REQUESTS ->
- a) Transcribe the passage of the Kansas bar address between "Gentlemen of the" and "unexpected and unforeseen.", inclusive.
- b) Answer these questions from the Kansas bar address:
(i) To which judge is the address attributed?
(ii) Which branch does the speaker say has apparently abandoned the duties imposed upon it?
(iii) Under the quoted constitutional provision, whose advice and consent does the President need to appoint ambassadors?

SOURCE DOCUMENT ->
════════════════════
BY JUDGE WM. THOMSON.

Gentlemen of the Kansas State Bar Association:

The founders of our nationality, built and planned, with the conception of stability and permanence.

These were to be attained by the action united and continuous -of three separate and distinctive forces. These were intended, each within its sphere, to operate harmoniously, neither hindering, usurping, nor invading the functions of the other. The plan apparently perfect in its conception, has in its execution like many things human revealed some results, unexpected and unforeseen.

It is not my purpose to enter with elaboration and detail into a discursive lecture, upon the constitution of the United States and the three departments of Government, provided for by that instrument, but only, in passing, to call attention to the apparent abandonment, by the executive branch, of the duties imposed upon it, and the assumption of these by the legislative, in violation of the letter and the spirit.

The second section of the second article of that instrument provides: that the President of the United States, "shall nominate, and by and with the advice and consent of the Senate shall appoint ambassadors, other public ministers and consuls, judges of the supreme court, and all other officers of the United States, whose appointments are not herein otherwise provided for, and which shall be established by law; but congress may, by law, vest the appointment of such inferior officers as they think proper, in the President alone, in the courts of law, or in the heads of departments."
════════════════════
Layout element entries
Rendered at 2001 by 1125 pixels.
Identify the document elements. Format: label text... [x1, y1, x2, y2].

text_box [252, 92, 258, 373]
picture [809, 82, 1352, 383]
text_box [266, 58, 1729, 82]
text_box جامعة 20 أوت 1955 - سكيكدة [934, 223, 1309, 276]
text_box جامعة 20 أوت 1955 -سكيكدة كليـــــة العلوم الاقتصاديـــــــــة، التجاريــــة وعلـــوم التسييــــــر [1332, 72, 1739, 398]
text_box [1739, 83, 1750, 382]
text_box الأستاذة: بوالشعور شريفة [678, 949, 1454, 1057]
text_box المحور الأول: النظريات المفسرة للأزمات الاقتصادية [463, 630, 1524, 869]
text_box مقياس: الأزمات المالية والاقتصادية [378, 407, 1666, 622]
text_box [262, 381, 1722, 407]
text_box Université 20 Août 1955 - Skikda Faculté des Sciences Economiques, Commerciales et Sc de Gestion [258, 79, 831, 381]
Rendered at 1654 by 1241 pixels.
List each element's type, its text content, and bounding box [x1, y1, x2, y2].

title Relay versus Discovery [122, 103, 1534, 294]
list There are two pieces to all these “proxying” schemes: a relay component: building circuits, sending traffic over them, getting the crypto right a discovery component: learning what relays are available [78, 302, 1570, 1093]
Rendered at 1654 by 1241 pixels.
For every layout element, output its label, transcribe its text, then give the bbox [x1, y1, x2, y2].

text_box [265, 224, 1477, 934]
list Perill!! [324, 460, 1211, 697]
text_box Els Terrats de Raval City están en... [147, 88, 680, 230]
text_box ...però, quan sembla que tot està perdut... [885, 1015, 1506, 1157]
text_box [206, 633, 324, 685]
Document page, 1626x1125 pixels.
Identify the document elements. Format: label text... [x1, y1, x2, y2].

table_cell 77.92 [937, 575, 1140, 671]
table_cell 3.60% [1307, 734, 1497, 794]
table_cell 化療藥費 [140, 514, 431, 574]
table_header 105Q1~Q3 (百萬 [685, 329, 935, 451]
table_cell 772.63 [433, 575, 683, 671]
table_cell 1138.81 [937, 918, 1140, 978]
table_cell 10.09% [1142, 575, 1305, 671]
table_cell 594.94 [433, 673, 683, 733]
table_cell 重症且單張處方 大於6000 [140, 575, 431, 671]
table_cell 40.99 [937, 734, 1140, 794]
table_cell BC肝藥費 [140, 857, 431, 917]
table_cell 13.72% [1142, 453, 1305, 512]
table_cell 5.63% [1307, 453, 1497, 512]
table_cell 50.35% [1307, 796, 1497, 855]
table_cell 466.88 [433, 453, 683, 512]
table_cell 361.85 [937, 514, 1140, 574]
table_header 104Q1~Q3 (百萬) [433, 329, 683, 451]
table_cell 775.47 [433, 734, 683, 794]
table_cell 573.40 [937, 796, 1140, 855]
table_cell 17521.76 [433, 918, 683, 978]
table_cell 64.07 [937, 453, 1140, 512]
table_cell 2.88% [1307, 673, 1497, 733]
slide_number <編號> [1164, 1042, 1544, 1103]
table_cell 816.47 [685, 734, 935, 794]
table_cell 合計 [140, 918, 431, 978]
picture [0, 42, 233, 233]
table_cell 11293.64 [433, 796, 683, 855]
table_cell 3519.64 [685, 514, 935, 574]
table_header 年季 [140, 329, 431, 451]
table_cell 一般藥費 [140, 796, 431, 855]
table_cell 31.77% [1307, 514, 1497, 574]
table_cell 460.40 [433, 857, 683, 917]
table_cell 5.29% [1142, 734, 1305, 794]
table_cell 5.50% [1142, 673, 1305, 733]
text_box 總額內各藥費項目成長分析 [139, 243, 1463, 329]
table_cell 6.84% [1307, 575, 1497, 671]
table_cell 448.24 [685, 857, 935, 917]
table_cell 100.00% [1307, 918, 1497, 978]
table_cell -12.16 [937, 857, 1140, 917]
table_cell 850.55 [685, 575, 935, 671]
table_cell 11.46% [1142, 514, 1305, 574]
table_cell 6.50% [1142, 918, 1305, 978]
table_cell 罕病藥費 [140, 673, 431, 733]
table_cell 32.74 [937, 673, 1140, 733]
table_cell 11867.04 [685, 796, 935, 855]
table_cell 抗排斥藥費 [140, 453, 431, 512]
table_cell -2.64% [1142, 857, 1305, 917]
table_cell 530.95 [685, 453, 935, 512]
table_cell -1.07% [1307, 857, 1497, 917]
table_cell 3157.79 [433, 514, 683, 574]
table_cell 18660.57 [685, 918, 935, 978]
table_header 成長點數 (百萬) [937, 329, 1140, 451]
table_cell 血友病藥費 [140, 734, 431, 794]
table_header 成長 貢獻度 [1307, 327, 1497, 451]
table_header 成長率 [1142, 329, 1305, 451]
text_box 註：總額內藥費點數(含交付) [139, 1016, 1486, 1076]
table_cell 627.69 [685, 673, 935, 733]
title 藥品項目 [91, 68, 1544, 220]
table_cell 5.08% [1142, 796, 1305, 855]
════════════════════
ANSWERS FOR THIS EXERCISE ->
- a)
Gentlemen of the Kansas State Bar Association:

The founders of our nationality, built and planned, with the conception of stability and permanence.

These were to be attained by the action united and continuous -of three separate and distinctive forces. These were intended, each within its sphere, to operate harmoniously, neither hindering, usurping, nor invading the functions of the other. The plan apparently perfect in its conception, has in its execution like many things human revealed some results, unexpected and unforeseen.

- b)
(i) Judge Wm. Thomson
(ii) The executive branch
(iii) The Senate's